The book is well-written and often beautiful and evocative, but the plot was too predictable for me, and the remove with which the author’s manner prose separates the reader and characters is too distant, and the characters too thin, for me to have gotten very invested in the outcome.
The Old Success by Martha Grimes. 2/5
While I thought the basics of this mystery, which involves a recent murder and a suspicious death in the past, were ok, I felt like I was dropping into a conversation in progress between several very close and insulated friends. Not having read Grimes’s other books in this series, I’m certain that I missed out by not knowing some of the references in the book or the series’s underlying arc. This installment, though, was not quite enjoyable or interesting enough to convince me to go to the beginning of the series and read the rest of the books. The characters aren’t particularly interesting to me, their processes rely heavily on connections and power rather than personal investigation, and the predominance of male characters in power over female characters in less powerful roles or as victims didn’t help.

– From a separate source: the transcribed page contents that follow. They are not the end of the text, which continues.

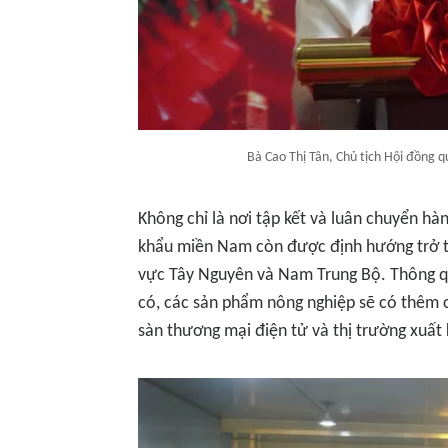
Bà Cao Thị Tân, Chủ tịch Hội đồng q
Không chỉ là nơi tập kết và luân chuyển h
khẩu miền Nam còn được định hướng trở t
vực Tây Nguyên và Nam Trung Bộ. Thông qu
có, các sản phẩm nông nghiệp sẽ có thêm cơ
sàn thương mại điện tử và thị trường xuất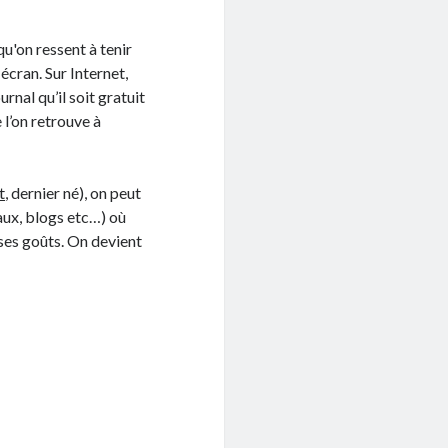
u'on ressent à tenir
écran. Sur Internet,
rnal qu’il soit gratuit
 l’on retrouve à
t
, dernier né), on peut
aux, blogs etc…) où
 ses goûts. On devient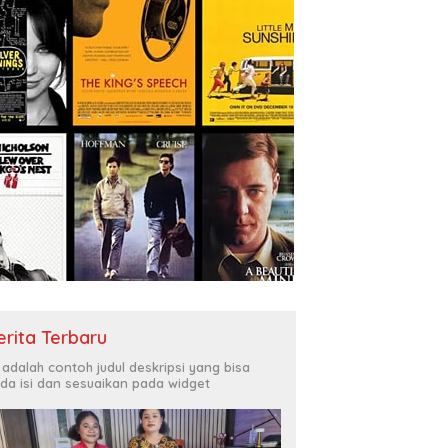
rov Papua Tunggu
J
Manase Robert Kambu
ban Mahkamah Agung
K
Berpulang, Papua Kehilangan
it Sengketa Ganti Rugi
D
Tokoh yang Membesarkan
 Road
Persipura
erita Terbaru
i adalah contoh judul deskripsi yang bisa
da isi dan sesuaikan pada widget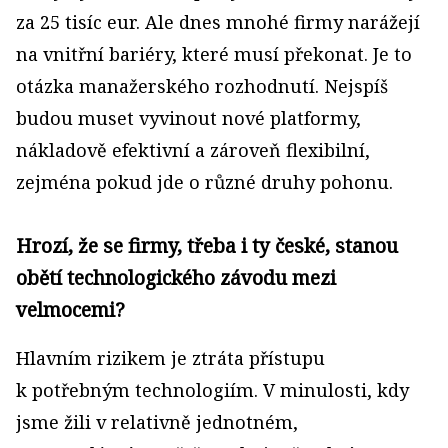
za 25 tisíc eur. Ale dnes mnohé firmy narážejí
na vnitřní bariéry, které musí překonat. Je to
otázka manažerského rozhodnutí. Nejspíš
budou muset vyvinout nové platformy,
nákladově efektivní a zároveň flexibilní,
zejména pokud jde o různé druhy pohonu.
Hrozí, že se firmy, třeba i ty české, stanou
obětí technologického závodu mezi
velmocemi?
Hlavním rizikem je ztráta přístupu
k potřebným technologiím. V minulosti, kdy
jsme žili v relativně jednotném,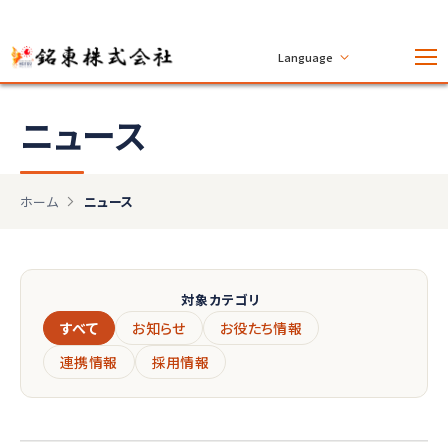
Language
ニュース
ホーム
ニュース
対象カテゴリ
すべて
お知らせ
お役たち情報
連携情報
採用情報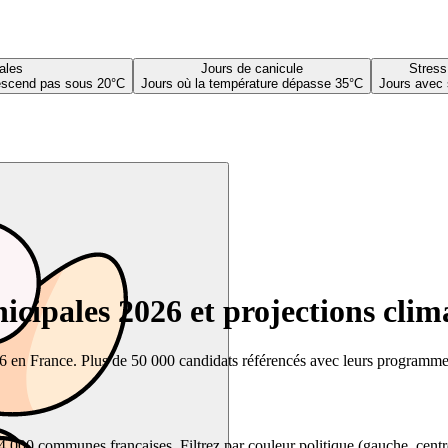
ales
Jours de canicule
Stress
descend pas sous 20°C
Jours où la température dépasse 35°C
Jours avec 
cipales 2026 et projections clim
26 en France. Plus de 50 000 candidats référencés avec leurs programmes,
00 communes françaises. Filtrez par couleur politique (gauche, centre, dr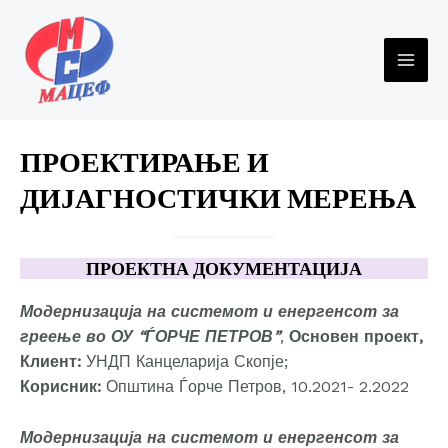
Skip
to
content
MAI
ME
ПРОЕКТИРАЊЕ И
ДИЈАГНОСТИЧКИ МЕРЕЊА
ПРОЕКТНА ДОКУМЕНТАЦИЈА
Модернизација на системот и енергенсот за
греење во ОУ “ЃОРЧЕ ПЕТРОВ”
,
Основен проект,
Клиент:
УНДП Канцеларија Скопје;
Корисник:
Општина Ѓорче Петров, 10.2021- 2.2022
Модернизација на системот и енергенсот за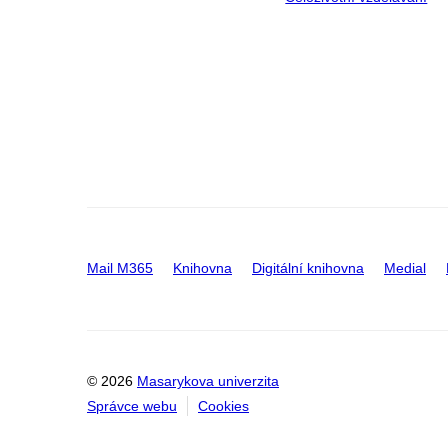
Mail M365
Knihovna
Digitální knihovna
Medial
© 2026
Masarykova univerzita
Správce webu
Cookies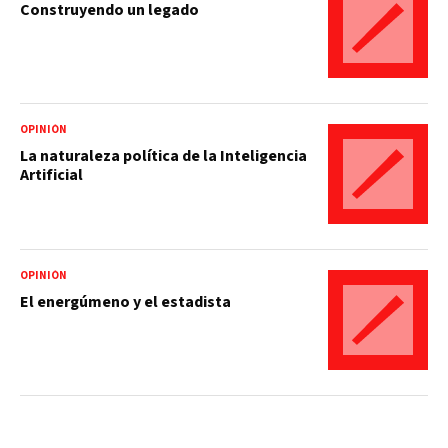
Construyendo un legado
OPINIÓN
La naturaleza política de la Inteligencia
Artificial
OPINIÓN
El energúmeno y el estadista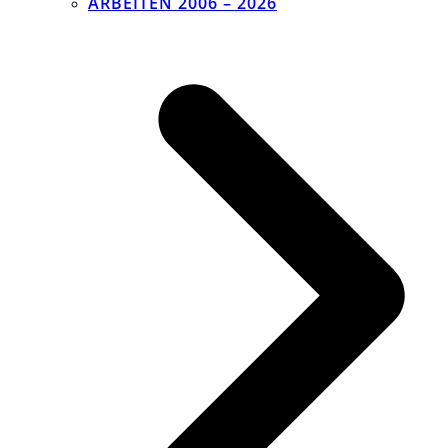
ARBEITEN 2006 – 2026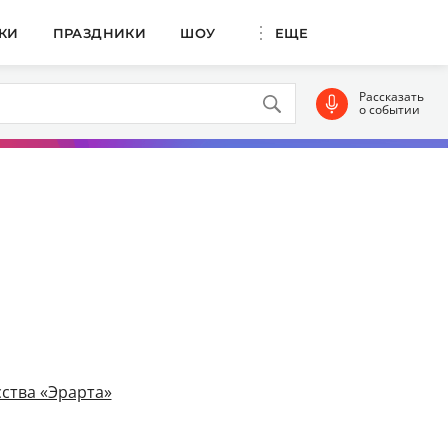
КИ
ПРАЗДНИКИ
ШОУ
ЕЩЕ
Рассказать
о событии
ства «Эрарта»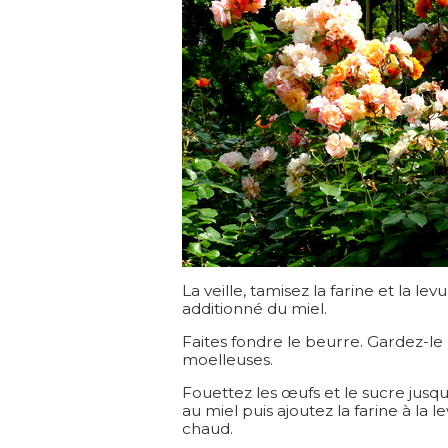
La veille, tamisez la farine et la lev
additionné du miel.
Faites fondre le beurre. Gardez-le
moelleuses.
Fouettez les œufs et le sucre jusqu
au miel puis ajoutez la farine à la 
chaud.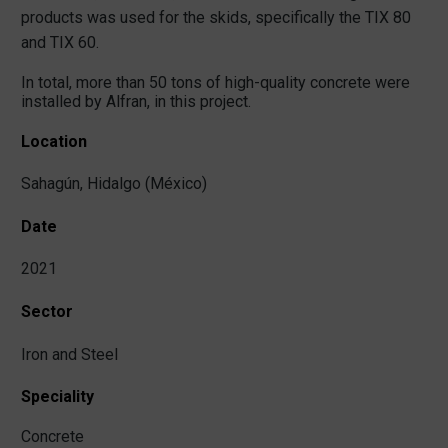
products was used for the skids, specifically the TIX 80
and TIX 60.
In total, more than 50 tons of high-quality concrete were
installed by Alfran, in this project.
Location
Sahagún, Hidalgo (México)
Date
2021
Sector
Iron and Steel
Speciality
Concrete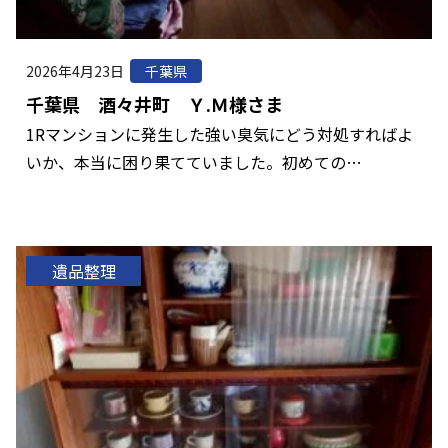
2026年4月23日
千葉県
千葉県 酒々井町 Ｙ.Ｍ様さま
1Rマンションに発生した強い臭気にどう対処すればよ
いか、本当に困り果てていました。初めての…
遺品整理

The New Voices of Science Fiction by Nino Cipri; Darcie Little Badger; S. Qiouyi Lu; Sam J. Miller; Samantha Mills; Suzanne Palmer; Sarah Pinsker; Vina Jie-Min Prasad; David Erik Nelson; Kelly Robson; Amman Sabet; Jason Sanford; E. Lily Yu; Jamie Wahls; Alexander Weinstein. 5/5
This is a great collection of SFF by relatively new writers. While many of them have become well-established by now, getting major awards and big publishing deals, this is still a good introduction to the work of Rebecca Roanhorse, Amal El-Mohtar, Alice Sola Kim, Sam J. Miller, E. Lily Yu, Rich Larson, Vina Jie-Min Prasad, Sarah Pinsker, Darcie Little Badger, S. Qiouyi Lu, Kelly Robson, and others. I love the diverse viewpoints and characters created by this group of writers and recommend this highly for anyone interested in the current state and trends of SFF and its future.